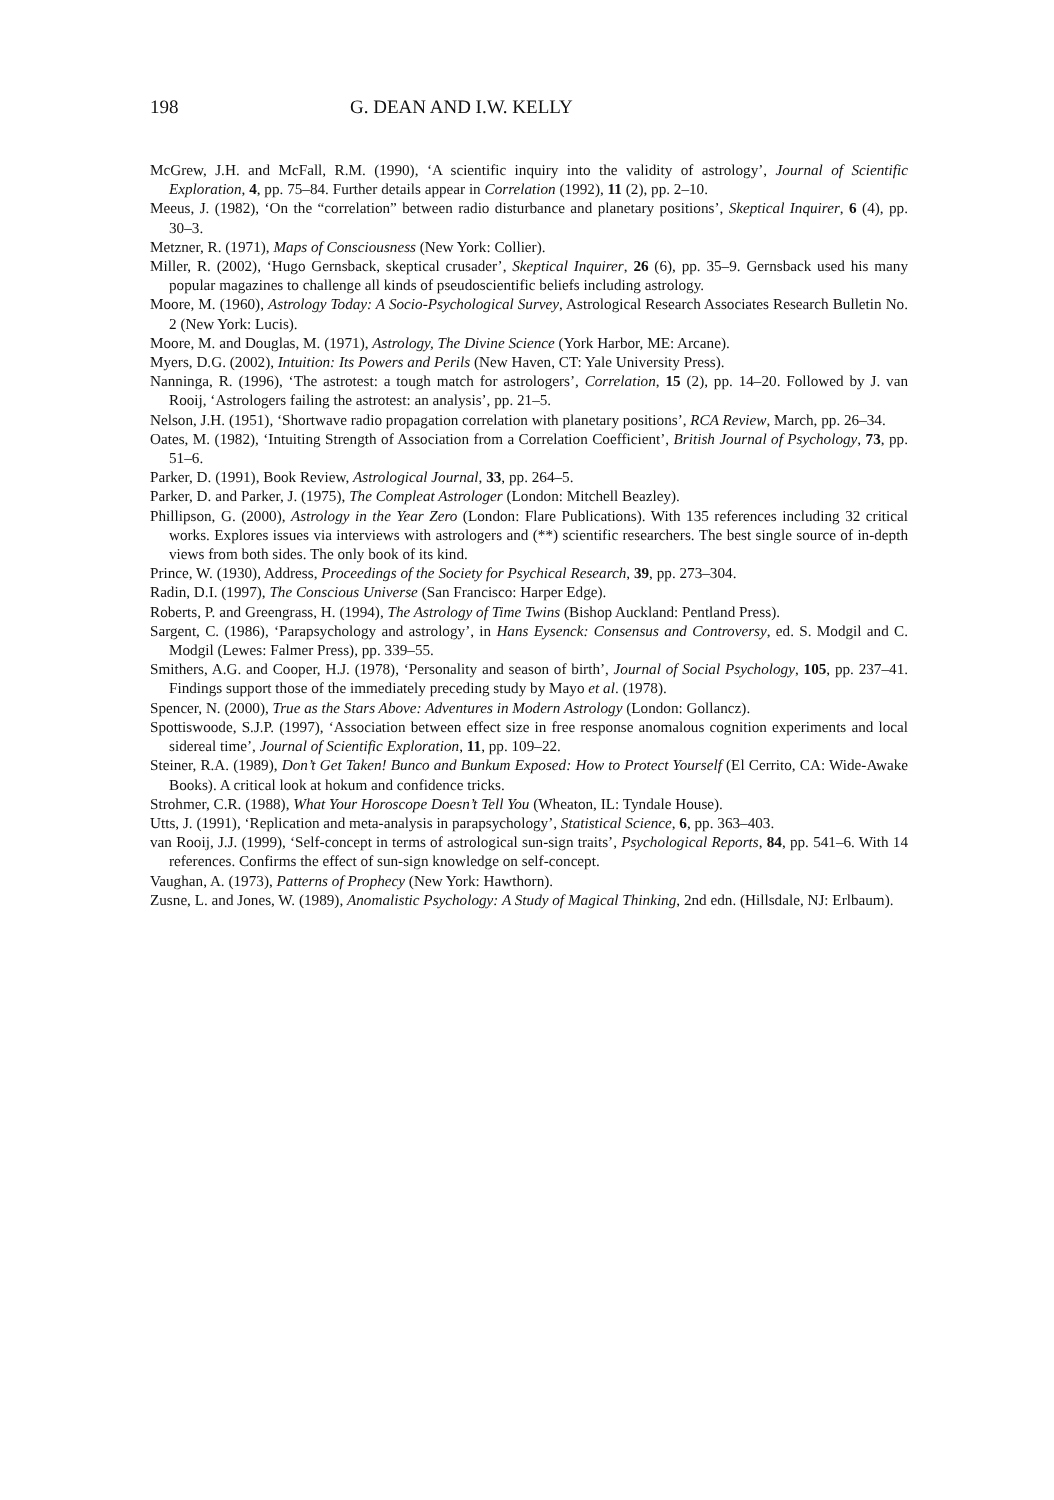198 G. DEAN AND I.W. KELLY
McGrew, J.H. and McFall, R.M. (1990), ‘A scientific inquiry into the validity of astrology’, Journal of Scientific Exploration, 4, pp. 75–84. Further details appear in Correlation (1992), 11 (2), pp. 2–10.
Meeus, J. (1982), ‘On the “correlation” between radio disturbance and planetary positions’, Skeptical Inquirer, 6 (4), pp. 30–3.
Metzner, R. (1971), Maps of Consciousness (New York: Collier).
Miller, R. (2002), ‘Hugo Gernsback, skeptical crusader’, Skeptical Inquirer, 26 (6), pp. 35–9. Gernsback used his many popular magazines to challenge all kinds of pseudoscientific beliefs including astrology.
Moore, M. (1960), Astrology Today: A Socio-Psychological Survey, Astrological Research Associates Research Bulletin No. 2 (New York: Lucis).
Moore, M. and Douglas, M. (1971), Astrology, The Divine Science (York Harbor, ME: Arcane).
Myers, D.G. (2002), Intuition: Its Powers and Perils (New Haven, CT: Yale University Press).
Nanninga, R. (1996), ‘The astrotest: a tough match for astrologers’, Correlation, 15 (2), pp. 14–20. Followed by J. van Rooij, ‘Astrologers failing the astrotest: an analysis’, pp. 21–5.
Nelson, J.H. (1951), ‘Shortwave radio propagation correlation with planetary positions’, RCA Review, March, pp. 26–34.
Oates, M. (1982), ‘Intuiting Strength of Association from a Correlation Coefficient’, British Journal of Psychology, 73, pp. 51–6.
Parker, D. (1991), Book Review, Astrological Journal, 33, pp. 264–5.
Parker, D. and Parker, J. (1975), The Compleat Astrologer (London: Mitchell Beazley).
Phillipson, G. (2000), Astrology in the Year Zero (London: Flare Publications). With 135 references including 32 critical works. Explores issues via interviews with astrologers and (**) scientific researchers. The best single source of in-depth views from both sides. The only book of its kind.
Prince, W. (1930), Address, Proceedings of the Society for Psychical Research, 39, pp. 273–304.
Radin, D.I. (1997), The Conscious Universe (San Francisco: Harper Edge).
Roberts, P. and Greengrass, H. (1994), The Astrology of Time Twins (Bishop Auckland: Pentland Press).
Sargent, C. (1986), ‘Parapsychology and astrology’, in Hans Eysenck: Consensus and Controversy, ed. S. Modgil and C. Modgil (Lewes: Falmer Press), pp. 339–55.
Smithers, A.G. and Cooper, H.J. (1978), ‘Personality and season of birth’, Journal of Social Psychology, 105, pp. 237–41. Findings support those of the immediately preceding study by Mayo et al. (1978).
Spencer, N. (2000), True as the Stars Above: Adventures in Modern Astrology (London: Gollancz).
Spottiswoode, S.J.P. (1997), ‘Association between effect size in free response anomalous cognition experiments and local sidereal time’, Journal of Scientific Exploration, 11, pp. 109–22.
Steiner, R.A. (1989), Don’t Get Taken! Bunco and Bunkum Exposed: How to Protect Yourself (El Cerrito, CA: Wide-Awake Books). A critical look at hokum and confidence tricks.
Strohmer, C.R. (1988), What Your Horoscope Doesn’t Tell You (Wheaton, IL: Tyndale House).
Utts, J. (1991), ‘Replication and meta-analysis in parapsychology’, Statistical Science, 6, pp. 363–403.
van Rooij, J.J. (1999), ‘Self-concept in terms of astrological sun-sign traits’, Psychological Reports, 84, pp. 541–6. With 14 references. Confirms the effect of sun-sign knowledge on self-concept.
Vaughan, A. (1973), Patterns of Prophecy (New York: Hawthorn).
Zusne, L. and Jones, W. (1989), Anomalistic Psychology: A Study of Magical Thinking, 2nd edn. (Hillsdale, NJ: Erlbaum).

* * * * * * *

* [ASSIGNED TASK]: Each line above should be printed again exactly, though the pictures should not be.

* [RESULT OF THE TASK]:
198 G. DEAN AND I.W. KELLY
McGrew, J.H. and McFall, R.M. (1990), ‘A scientific inquiry into the validity of astrology’, Journal of Scientific Exploration, 4, pp. 75–84. Further details appear in Correlation (1992), 11 (2), pp. 2–10.
Meeus, J. (1982), ‘On the “correlation” between radio disturbance and planetary positions’, Skeptical Inquirer, 6 (4), pp. 30–3.
Metzner, R. (1971), Maps of Consciousness (New York: Collier).
Miller, R. (2002), ‘Hugo Gernsback, skeptical crusader’, Skeptical Inquirer, 26 (6), pp. 35–9. Gernsback used his many popular magazines to challenge all kinds of pseudoscientific beliefs including astrology.
Moore, M. (1960), Astrology Today: A Socio-Psychological Survey, Astrological Research Associates Research Bulletin No. 2 (New York: Lucis).
Moore, M. and Douglas, M. (1971), Astrology, The Divine Science (York Harbor, ME: Arcane).
Myers, D.G. (2002), Intuition: Its Powers and Perils (New Haven, CT: Yale University Press).
Nanninga, R. (1996), ‘The astrotest: a tough match for astrologers’, Correlation, 15 (2), pp. 14–20. Followed by J. van Rooij, ‘Astrologers failing the astrotest: an analysis’, pp. 21–5.
Nelson, J.H. (1951), ‘Shortwave radio propagation correlation with planetary positions’, RCA Review, March, pp. 26–34.
Oates, M. (1982), ‘Intuiting Strength of Association from a Correlation Coefficient’, British Journal of Psychology, 73, pp. 51–6.
Parker, D. (1991), Book Review, Astrological Journal, 33, pp. 264–5.
Parker, D. and Parker, J. (1975), The Compleat Astrologer (London: Mitchell Beazley).
Phillipson, G. (2000), Astrology in the Year Zero (London: Flare Publications). With 135 references including 32 critical works. Explores issues via interviews with astrologers and (**) scientific researchers. The best single source of in-depth views from both sides. The only book of its kind.
Prince, W. (1930), Address, Proceedings of the Society for Psychical Research, 39, pp. 273–304.
Radin, D.I. (1997), The Conscious Universe (San Francisco: Harper Edge).
Roberts, P. and Greengrass, H. (1994), The Astrology of Time Twins (Bishop Auckland: Pentland Press).
Sargent, C. (1986), ‘Parapsychology and astrology’, in Hans Eysenck: Consensus and Controversy, ed. S. Modgil and C. Modgil (Lewes: Falmer Press), pp. 339–55.
Smithers, A.G. and Cooper, H.J. (1978), ‘Personality and season of birth’, Journal of Social Psychology, 105, pp. 237–41. Findings support those of the immediately preceding study by Mayo et al. (1978).
Spencer, N. (2000), True as the Stars Above: Adventures in Modern Astrology (London: Gollancz).
Spottiswoode, S.J.P. (1997), ‘Association between effect size in free response anomalous cognition experiments and local sidereal time’, Journal of Scientific Exploration, 11, pp. 109–22.
Steiner, R.A. (1989), Don’t Get Taken! Bunco and Bunkum Exposed: How to Protect Yourself (El Cerrito, CA: Wide-Awake Books). A critical look at hokum and confidence tricks.
Strohmer, C.R. (1988), What Your Horoscope Doesn’t Tell You (Wheaton, IL: Tyndale House).
Utts, J. (1991), ‘Replication and meta-analysis in parapsychology’, Statistical Science, 6, pp. 363–403.
van Rooij, J.J. (1999), ‘Self-concept in terms of astrological sun-sign traits’, Psychological Reports, 84, pp. 541–6. With 14 references. Confirms the effect of sun-sign knowledge on self-concept.
Vaughan, A. (1973), Patterns of Prophecy (New York: Hawthorn).
Zusne, L. and Jones, W. (1989), Anomalistic Psychology: A Study of Magical Thinking, 2nd edn. (Hillsdale, NJ: Erlbaum).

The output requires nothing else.